Underwater landscapes can be spectacularly colorful and seem almost other-worldly. Photo by Tom Sheldon.
Underwater landscapes can be spectacularly colorful and seem almost other-worldly. Photo by Tom Sheldon.

Underwater landscapes are best photographed in shallow water, no deeper than 20 to 30-feet. Natural sunlight filtering through the water provides the broad illumination needed for a good landscape, but the light’s intensity falls off significantly at lower depths, where the use of artificial light becomes a necessity.

VISIBILITY

The murkiness of the water must be taken into account. Poor visibility will translate into a poor landscape image. If the water is somewhat murky, look for underwater scenes that contain contrast (red coral against a backdrop of white sand, for instance), then get as close as you can to fill the frame. The less water between you and your subject, the less murkiness will be apparent.

§ **Written problem 1**
Do these statements agree with the underwater photography text? Answer yes or no for each, quoting the words from the text that settle it. (a) Shallow water no deeper than 20 to 30 feet is best for underwater landscapes. (b) Artificial light becomes a necessity in shallow water. (c) In somewhat murky water, you should keep well back from your subject.
The rows that come next have no connection to the text above.

§ **Saved entries**
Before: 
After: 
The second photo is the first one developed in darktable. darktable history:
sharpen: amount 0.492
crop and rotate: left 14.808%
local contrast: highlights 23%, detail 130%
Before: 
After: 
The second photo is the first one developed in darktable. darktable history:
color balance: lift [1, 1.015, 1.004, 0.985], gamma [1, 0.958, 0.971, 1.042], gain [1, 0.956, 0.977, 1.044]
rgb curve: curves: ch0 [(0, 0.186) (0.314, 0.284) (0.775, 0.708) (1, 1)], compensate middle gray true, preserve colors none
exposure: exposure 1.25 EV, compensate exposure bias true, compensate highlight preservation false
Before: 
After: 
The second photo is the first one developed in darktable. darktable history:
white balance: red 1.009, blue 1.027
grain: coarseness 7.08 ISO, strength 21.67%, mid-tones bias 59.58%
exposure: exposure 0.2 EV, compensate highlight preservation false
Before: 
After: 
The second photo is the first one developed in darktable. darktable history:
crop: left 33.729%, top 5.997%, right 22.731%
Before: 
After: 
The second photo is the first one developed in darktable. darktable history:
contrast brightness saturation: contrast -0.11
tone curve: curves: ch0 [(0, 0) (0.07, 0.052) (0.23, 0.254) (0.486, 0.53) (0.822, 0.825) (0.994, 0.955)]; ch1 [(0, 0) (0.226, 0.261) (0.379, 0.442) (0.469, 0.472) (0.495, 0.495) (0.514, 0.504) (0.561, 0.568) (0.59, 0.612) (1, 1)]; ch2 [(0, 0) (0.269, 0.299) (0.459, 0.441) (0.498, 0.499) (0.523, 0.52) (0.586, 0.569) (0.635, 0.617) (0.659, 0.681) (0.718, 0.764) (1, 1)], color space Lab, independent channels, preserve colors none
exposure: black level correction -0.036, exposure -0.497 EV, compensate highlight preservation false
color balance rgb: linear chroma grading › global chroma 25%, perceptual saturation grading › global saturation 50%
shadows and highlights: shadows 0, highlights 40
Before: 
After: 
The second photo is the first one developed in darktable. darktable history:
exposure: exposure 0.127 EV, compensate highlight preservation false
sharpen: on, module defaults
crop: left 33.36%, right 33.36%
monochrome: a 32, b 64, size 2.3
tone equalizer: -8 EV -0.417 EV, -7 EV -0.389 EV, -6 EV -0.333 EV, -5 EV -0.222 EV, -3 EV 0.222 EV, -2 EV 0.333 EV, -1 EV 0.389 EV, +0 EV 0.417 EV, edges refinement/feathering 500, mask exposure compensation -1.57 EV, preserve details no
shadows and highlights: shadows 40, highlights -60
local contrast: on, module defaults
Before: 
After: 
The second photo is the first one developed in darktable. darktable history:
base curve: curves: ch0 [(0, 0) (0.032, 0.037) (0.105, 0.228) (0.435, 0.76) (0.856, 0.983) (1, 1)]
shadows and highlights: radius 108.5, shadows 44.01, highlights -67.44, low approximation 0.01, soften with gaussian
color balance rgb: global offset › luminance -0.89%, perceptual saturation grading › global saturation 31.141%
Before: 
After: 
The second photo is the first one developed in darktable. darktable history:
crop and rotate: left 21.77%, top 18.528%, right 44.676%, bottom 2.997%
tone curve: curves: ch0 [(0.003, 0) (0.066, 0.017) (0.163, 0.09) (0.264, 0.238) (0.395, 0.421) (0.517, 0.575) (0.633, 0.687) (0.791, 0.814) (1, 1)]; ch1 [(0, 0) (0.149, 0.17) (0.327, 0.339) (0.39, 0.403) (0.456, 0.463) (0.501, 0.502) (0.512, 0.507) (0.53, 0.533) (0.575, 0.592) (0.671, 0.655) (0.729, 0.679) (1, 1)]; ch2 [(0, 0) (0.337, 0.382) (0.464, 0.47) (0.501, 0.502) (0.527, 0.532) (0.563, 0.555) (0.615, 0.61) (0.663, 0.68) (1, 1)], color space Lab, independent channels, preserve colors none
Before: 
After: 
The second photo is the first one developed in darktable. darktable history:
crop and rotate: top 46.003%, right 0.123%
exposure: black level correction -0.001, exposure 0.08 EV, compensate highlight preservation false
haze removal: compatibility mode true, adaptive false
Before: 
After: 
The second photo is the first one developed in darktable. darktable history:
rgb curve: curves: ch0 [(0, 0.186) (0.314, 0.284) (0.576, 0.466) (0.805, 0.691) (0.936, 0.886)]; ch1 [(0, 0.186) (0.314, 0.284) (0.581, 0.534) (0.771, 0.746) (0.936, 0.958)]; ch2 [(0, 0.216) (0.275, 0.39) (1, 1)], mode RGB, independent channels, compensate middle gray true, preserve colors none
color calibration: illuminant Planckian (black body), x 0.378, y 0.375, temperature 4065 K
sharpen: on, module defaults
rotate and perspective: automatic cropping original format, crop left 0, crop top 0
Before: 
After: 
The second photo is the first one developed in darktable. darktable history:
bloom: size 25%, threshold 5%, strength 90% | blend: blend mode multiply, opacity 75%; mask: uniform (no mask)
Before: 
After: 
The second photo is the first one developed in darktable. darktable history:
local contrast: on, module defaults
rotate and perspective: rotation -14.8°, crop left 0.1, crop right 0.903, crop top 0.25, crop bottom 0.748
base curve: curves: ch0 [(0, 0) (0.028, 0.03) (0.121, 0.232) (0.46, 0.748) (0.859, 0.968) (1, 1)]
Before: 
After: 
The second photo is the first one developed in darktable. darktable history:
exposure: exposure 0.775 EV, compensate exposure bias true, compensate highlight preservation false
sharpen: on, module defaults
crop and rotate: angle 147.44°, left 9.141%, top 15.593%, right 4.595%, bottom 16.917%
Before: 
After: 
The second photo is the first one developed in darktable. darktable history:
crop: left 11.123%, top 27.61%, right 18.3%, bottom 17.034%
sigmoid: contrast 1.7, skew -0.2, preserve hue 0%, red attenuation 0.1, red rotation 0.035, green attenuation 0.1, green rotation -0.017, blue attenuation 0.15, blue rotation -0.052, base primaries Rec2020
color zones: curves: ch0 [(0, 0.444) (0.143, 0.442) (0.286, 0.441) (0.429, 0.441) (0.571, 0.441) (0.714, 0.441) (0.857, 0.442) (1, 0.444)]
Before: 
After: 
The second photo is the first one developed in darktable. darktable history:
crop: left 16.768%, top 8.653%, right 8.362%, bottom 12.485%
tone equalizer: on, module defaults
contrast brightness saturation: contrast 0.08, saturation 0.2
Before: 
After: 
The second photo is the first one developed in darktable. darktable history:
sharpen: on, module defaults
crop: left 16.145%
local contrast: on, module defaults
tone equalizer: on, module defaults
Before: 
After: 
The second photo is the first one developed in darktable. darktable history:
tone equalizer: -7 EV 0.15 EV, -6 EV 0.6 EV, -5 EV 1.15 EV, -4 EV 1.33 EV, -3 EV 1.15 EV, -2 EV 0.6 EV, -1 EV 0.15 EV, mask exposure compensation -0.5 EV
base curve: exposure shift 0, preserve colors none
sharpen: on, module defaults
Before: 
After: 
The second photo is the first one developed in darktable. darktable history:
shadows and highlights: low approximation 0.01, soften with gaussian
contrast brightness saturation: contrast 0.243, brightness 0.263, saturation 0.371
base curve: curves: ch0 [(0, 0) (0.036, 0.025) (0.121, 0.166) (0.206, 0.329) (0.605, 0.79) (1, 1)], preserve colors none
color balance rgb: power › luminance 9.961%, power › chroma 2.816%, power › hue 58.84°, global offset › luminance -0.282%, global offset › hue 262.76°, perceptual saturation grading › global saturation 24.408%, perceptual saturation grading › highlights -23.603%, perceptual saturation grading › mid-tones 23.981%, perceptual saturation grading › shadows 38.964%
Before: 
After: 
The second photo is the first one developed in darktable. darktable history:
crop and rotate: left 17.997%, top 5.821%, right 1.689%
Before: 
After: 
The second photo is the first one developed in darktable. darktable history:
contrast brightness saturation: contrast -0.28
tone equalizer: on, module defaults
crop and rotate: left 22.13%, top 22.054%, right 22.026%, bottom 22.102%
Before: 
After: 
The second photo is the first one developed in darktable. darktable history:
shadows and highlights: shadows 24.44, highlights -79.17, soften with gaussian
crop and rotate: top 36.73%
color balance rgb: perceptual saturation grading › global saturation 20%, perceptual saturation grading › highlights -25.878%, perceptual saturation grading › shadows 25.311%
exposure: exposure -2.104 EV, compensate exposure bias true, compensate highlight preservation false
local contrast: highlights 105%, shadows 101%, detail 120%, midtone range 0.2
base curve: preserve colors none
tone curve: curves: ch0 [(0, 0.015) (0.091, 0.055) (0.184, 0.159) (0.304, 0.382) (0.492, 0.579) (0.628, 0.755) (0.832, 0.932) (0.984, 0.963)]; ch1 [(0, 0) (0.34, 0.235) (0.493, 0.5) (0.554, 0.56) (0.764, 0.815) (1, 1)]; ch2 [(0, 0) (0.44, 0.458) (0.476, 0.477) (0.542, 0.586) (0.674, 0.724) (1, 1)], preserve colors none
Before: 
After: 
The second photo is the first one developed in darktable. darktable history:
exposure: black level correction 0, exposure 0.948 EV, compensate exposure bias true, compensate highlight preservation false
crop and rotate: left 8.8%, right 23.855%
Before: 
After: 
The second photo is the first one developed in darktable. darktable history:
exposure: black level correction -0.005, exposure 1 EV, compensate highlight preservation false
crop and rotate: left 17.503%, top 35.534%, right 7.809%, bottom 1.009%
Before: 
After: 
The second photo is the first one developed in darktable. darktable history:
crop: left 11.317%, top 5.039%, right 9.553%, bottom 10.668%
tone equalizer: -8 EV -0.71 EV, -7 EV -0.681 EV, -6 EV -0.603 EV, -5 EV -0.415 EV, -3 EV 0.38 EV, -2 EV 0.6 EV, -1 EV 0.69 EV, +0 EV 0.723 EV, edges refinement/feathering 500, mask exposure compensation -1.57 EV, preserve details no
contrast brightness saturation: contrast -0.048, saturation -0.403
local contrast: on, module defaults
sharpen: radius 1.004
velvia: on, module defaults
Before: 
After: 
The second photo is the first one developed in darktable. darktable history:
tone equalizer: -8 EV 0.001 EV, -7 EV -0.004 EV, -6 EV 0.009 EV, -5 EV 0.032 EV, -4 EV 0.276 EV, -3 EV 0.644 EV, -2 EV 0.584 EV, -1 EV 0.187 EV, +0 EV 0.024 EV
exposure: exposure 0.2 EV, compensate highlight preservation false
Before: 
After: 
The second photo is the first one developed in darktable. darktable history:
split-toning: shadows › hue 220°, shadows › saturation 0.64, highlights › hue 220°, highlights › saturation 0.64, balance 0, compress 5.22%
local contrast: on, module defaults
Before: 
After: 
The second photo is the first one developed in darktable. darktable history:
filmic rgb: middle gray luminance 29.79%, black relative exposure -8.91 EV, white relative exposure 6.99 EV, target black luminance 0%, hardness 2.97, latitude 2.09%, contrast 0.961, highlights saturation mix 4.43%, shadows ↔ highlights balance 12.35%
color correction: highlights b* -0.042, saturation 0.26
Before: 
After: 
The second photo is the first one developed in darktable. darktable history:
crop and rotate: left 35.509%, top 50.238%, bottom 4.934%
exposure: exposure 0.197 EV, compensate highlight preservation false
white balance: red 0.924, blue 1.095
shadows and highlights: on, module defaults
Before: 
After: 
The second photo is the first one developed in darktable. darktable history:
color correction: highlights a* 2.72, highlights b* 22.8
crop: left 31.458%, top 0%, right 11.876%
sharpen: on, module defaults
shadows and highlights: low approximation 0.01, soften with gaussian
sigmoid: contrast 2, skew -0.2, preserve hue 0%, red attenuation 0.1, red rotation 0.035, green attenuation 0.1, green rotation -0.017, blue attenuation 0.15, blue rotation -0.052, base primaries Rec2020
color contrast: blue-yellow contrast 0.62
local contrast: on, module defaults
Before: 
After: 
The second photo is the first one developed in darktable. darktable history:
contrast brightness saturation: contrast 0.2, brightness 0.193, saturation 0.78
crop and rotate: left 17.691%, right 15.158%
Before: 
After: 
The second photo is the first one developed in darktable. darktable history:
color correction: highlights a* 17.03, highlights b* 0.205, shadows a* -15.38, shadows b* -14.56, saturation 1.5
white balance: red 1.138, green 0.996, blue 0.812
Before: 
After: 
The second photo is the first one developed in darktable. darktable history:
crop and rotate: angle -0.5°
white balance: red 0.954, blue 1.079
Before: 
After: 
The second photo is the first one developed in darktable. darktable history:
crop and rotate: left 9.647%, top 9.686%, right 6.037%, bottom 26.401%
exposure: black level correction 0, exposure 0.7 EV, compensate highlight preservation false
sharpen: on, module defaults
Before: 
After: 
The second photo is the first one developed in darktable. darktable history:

§ **Written problem 2**
Transcribe the rows word for word, starting at the beginning of the rows and ending at the line that contains "local contrast: highlights 23%, detail 130%", including that line.

§ **Task solution 1**
(a) Yes: "Underwater landscapes are best photographed in shallow water, no deeper than 20 to 30-feet."
(b) No: "at lower depths, where the use of artificial light becomes a necessity."
(c) No: "then get as close as you can to fill the frame."

§ **Task solution 2**
Before: 
After: 
The second photo is the first one developed in darktable. darktable history:
sharpen: amount 0.492
crop and rotate: left 14.808%
local contrast: highlights 23%, detail 130%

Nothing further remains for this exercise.